#### READING TEXT:

==*==

Of the other composers represented, perhaps the best known is Andrea Falconieri, who, in contrast to the Sabinos, led a somewhat vagrant life. He was born in Naples, but the earliest record of his musical life finds him working at the Farnese court in Parma from around 1604. He seems to have abandoned that post in 1615 and in succeeding years he pops up, as a lutenist and a composer, in Florence, Mantua, Rome and Modena before, in 1621, making his way to France and Spain, leaving behind his wife and a young child. He later returned to Italy, working in Genoa and elsewhere before being appointed theorbist and lutenist of the Royal Chapel in the city of his birth in 1639; in 1647 he was made maestro of that Chapel. More famous for his songs and instrumental music than for his church music, Falconieri’s ‘sacred’ works share the “same cantabile and dance style found in his secular compositions” to quote Fabris once more – another of his publications is a monograph on Falconieri, published in Rome in 1987: Andrea Falconieri napoletano: Un liutista-compositore dei Seocento. More than a little of the dance can be heard in Falconieri’s motet ‘Quae est ista’; Falconieri approaches the verse from the Song of Solomon (6.10) very much in the spirit of Monteverdi, though falling well short of that great composer’s sophisticated panache. There is a good deal of dancing vitality to be heard in the ‘Gaudeamus omnes’ by Bonaventura Cerronio (of whom I know nothing) which opens the disc as well as in the ‘Jesu Corona coelsior’ by Giovanni Maria Sabino which closes it (the only time we hear all four singers in the one piece).

==*==

#### INSTRUCTION A:
List every city named in the passage about Andrea Falconieri.
#### INSTRUCTION B:
According to the passage about Falconieri, in what year was he made maestro of the Royal Chapel?
#### INSTRUCTION C:
Resume the review of the sacred music disc from its last sentence.

(Transcribed page contents)
==*==

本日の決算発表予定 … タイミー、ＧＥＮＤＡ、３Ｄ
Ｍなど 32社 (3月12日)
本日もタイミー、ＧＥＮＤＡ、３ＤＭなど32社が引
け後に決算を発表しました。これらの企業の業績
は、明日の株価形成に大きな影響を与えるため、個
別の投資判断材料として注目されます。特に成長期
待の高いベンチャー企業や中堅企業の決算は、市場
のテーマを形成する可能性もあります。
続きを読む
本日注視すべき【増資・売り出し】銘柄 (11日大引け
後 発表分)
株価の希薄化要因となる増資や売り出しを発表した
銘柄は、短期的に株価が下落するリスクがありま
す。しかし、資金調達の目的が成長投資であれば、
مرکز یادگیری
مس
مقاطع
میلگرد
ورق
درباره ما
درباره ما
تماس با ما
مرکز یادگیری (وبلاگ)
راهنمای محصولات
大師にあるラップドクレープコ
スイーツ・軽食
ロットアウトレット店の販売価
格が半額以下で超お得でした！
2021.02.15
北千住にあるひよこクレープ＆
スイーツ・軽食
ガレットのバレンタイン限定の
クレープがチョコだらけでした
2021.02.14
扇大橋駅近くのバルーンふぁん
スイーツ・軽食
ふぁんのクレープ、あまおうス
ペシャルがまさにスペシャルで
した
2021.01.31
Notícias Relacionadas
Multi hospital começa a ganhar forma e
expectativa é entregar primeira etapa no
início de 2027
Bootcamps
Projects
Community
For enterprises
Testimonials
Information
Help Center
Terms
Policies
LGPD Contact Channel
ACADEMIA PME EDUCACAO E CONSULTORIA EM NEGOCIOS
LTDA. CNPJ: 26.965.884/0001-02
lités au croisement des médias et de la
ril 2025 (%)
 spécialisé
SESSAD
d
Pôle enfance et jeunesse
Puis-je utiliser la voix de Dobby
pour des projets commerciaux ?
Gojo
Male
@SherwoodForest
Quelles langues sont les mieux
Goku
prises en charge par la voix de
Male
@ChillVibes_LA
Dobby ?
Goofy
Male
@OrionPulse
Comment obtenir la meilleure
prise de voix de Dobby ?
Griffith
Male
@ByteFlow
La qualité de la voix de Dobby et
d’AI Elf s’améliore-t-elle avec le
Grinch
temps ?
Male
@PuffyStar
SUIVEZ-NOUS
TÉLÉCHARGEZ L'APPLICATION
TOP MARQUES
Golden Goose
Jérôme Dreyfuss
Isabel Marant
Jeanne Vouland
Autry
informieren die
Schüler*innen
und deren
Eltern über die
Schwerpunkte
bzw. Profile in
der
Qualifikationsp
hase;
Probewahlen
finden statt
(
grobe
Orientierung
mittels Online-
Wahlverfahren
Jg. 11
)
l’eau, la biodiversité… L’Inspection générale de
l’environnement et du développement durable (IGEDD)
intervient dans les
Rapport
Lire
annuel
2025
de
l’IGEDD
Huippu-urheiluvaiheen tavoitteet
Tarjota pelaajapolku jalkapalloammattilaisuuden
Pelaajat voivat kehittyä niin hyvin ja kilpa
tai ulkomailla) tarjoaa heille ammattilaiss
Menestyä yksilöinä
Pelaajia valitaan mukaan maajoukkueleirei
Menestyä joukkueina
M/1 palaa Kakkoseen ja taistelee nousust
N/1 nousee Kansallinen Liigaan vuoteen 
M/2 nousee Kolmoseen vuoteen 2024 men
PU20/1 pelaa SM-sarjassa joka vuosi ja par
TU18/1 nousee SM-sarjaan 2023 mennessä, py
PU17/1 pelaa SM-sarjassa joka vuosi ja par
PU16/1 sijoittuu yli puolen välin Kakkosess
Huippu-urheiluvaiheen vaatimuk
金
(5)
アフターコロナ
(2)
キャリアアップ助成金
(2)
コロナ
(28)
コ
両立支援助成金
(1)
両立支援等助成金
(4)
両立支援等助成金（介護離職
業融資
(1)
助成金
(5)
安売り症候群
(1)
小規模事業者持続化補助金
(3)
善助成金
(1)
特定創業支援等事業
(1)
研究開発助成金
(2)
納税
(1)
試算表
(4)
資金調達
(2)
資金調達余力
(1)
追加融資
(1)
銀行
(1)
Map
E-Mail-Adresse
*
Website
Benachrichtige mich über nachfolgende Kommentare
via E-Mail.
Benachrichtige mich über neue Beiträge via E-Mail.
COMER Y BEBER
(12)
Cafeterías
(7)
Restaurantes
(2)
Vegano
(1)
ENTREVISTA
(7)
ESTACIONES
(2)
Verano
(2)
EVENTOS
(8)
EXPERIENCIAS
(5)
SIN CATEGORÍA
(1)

==*==

#### ANSWER BOX A:
Naples, Parma, Florence, Mantua, Rome, Modena, Genoa

#### ANSWER BOX B:
1647

#### ANSWER BOX C:
This is a well-planned disc, mixing motets in a variety of styles with plainchant, an instrumental sinfonia (by Falconieri) and a partita for harpsichord (by Scipione Stella); it is both highly enjoyable and also valuable for the light it throws on a still relatively neglected area of early baroque music. It thoroughly merits its reissue in Glossa’s ‘Cabinet’ series. As one would expect from Antonio Florio and I Turchini the performances are authoritatively idiomatic and insightful.

Glyn Pursglove
Bonaventura CERRONIO (fl.1639)
Gaudeamus omnes a 2 voci con doi violini
Hic Franciscus pauper
Francesco SABINO (c.1618-after 1660)
Franciscus servus Christi a 3 voci con sinfonia
ANONYMOUS (17th century)
O beate Januari
Antonino SABINO (1591-1650)
Beatus Januarius Christi Martyr a 3
Beatus Januarius
Antonino SABINO (1591-1650)
Jubilate coelestes chori a 3 voci con sinfonia
Andrea FALCONIERI (c.1585-1656)
Sinfonia seconda
Giovanni Maria SABINO (1588-1649)
O sacrum convivium a voce sola
Scipione STELLA (c.1558-1622)
Canzon seconda
Francesco SABINO (c.1618-after 1660)
Scitote quoniam Dominus
Giovanni Maria SABINO (1588-1649)
Crux fidelis a voce sola
Scipione STELLA (c.1558-1622)
Canzon prima
Giovanni Maria SABINO (1588-1649)
Repleatur os meum a voce sola
Giovanni Maria SABINO (1588-1649)
Cantate Domino a 2 voci
Sancti angeli custodens
Giovanni Maria SABINO (1588-1649)
Angelorum esca a 3 voci
Ecce panis angelorum a voce sola
Scipione STELLA (c.1558-1622)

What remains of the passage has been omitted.